Even so, the first fifteen-minute qualifying session on Thursday afternoon had not run smoothly, and with a damaged clutch the day’s evening practice was curtailed, leaving only time enough for one more short run in the second qualifying session on Friday. With the first 30 places already set by the first session, there was no means of improving on Tommy’s time, but under GrandAm rules, the driver taking the second session (if the car runs) also has to start the race. Aside from Tommy, few of the squad’s other drivers had been able to enjoy much time in the car, but with Mike Newton one lap short of his required minimum in order to be qualified to race, it was decided to allow him the honour of Friday's quarter-hour session. Understandably, most cars elected to miss it completely, but it did at least give the CEO of AD Group a further taste of the Coyote.

Raceday on Saturday saw the Coyote, with Mike Newton at the wheel, lining up for the 1:30pm start with a brand new, higher-spec Pontiac engine nestling under the rear cowl. Being twenty-second out of sixty-eight starters placed the #51 in the first third of the grid, right in the middle of some of the toughest jostling, but Mike took the rolling start without a hitch. “That first stint was just like an extended test,” said Thomas Erdos. “We were still working on set-up, and Mike encountered a few fresh problems with the set-up and braking.” He pressed on nevertheless, and completed 38 laps before pitting after an hour and twelve minutes to hand over to Thomas Erdos.

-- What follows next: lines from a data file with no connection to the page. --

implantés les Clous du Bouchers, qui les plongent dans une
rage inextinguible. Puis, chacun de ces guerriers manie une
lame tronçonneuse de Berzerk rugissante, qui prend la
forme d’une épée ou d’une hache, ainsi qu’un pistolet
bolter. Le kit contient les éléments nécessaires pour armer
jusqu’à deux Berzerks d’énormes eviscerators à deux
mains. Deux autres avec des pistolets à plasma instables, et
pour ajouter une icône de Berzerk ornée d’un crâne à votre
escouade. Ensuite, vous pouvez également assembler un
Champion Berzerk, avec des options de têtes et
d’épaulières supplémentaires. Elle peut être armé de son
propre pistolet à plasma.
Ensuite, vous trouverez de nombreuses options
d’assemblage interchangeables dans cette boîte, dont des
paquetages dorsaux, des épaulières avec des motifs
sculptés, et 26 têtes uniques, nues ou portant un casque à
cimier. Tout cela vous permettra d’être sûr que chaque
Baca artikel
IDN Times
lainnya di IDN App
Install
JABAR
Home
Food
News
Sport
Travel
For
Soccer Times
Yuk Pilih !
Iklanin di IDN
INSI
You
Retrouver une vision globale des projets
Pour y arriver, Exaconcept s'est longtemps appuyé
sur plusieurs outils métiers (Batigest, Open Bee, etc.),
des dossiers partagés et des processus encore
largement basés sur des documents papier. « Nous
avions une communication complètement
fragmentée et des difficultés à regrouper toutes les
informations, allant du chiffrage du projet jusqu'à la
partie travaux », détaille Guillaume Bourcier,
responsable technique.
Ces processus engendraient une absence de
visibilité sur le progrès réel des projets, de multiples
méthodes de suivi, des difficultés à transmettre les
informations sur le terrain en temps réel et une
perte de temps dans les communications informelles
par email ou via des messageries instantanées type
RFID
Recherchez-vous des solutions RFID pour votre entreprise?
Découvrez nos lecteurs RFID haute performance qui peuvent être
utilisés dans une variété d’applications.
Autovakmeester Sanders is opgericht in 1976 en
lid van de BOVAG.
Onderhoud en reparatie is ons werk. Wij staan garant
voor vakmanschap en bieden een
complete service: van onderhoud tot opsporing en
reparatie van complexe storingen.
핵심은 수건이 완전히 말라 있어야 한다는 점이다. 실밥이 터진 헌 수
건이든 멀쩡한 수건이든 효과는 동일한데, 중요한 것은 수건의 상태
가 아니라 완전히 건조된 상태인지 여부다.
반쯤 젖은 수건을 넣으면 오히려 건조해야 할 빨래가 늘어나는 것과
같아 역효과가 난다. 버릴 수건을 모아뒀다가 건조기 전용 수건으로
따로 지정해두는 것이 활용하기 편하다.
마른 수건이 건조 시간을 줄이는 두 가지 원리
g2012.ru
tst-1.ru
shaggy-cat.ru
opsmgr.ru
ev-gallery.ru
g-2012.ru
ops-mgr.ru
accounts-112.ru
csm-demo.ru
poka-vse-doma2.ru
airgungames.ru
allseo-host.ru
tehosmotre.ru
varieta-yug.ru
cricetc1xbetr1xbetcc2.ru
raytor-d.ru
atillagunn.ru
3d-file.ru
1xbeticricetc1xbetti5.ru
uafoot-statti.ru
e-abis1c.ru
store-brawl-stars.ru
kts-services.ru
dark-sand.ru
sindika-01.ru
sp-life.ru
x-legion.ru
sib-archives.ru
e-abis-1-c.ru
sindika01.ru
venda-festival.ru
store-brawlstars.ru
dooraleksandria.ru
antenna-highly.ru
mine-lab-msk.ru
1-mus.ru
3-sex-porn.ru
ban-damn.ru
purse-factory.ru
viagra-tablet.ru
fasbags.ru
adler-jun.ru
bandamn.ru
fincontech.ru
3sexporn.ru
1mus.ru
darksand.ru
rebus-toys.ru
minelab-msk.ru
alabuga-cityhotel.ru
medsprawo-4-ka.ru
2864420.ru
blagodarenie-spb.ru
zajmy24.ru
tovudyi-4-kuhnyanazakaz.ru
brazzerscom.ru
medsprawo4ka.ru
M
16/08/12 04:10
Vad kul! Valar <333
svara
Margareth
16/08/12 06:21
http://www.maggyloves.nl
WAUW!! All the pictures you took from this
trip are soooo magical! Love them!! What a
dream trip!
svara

After a few tweaks and adjustments, the Brazilian was swiftly back out on track, and to begin with the car performed well. Then, as Tommy started the race’s 50th lap, just twenty minutes into his stint, things began to go seriously wrong. “All of a sudden, as I was heading out along the front straight, at maximum speed – nearly 190 mph - the thing just went bang! It was a complete, catastrophic failure – big time,” he exclaimed. “There was a fire straight away, although I couldn’t see it behind me, but I knew what was happening. I pulled over immediately.”

Tommy was stranded beside the track for several minutes until two other incidents occurred. The #40 Hypersport Mazda came to a halt on the apron at Turn 4, and ironically, Antonio Garcia in the sister Cheever Racing Coyote #16 encountered that car’s first problem. A full-course yellow was declared while the various cars were recovered. “When I got back to the garage, there was a massive hole in the side of the engine,” said Erdos. “The technicians looked at the data, and it all looked perfectly healthy until the point that it blew up. There was absolutely no warning whatsoever.”

It was a massive disappointment for everyone, but it would get worse. Having recovered from the earlier alternator problem, the #16 would also retire a few hours later after covering some 170 laps with an overheating engine, possibly caused by a blockage to the radiator intakes. Although not a great weekend for the team, it had still been an enjoyable one for AD Group and the American guests who had watched the spectacle of the Daytona 24 Hours unfold. “That we didn’t finish was certainly a disappointment for them,” suggested Tommy, “but on the plus side, it did mean that Mike and I could spend more time with them in the suite. Many of them watch the end of the race with us, and it was great to experience their support and enthusiasm. Even with all the problems, I thoroughly enjoyed working with Eddie and the team. It may have been a bit frustrating at times, but the atmosphere remained so good throughout.”

The eventual winners were Chip Ganassi Racing (with Felix Sabates), who became the first team to capture three straight Rolex 24 wins, with victory going to the #1 Target Lexus Riley driven by Scott Pruett, Memo Rojas, Juan Pablo Montoya and Dario Franchitti.

Now Mike and Tommy can look ahead to their Le Mans Series season, which kicks off with two shakedown tests in the UK in February ahead of the first official test at Paul Ricard at the start of March.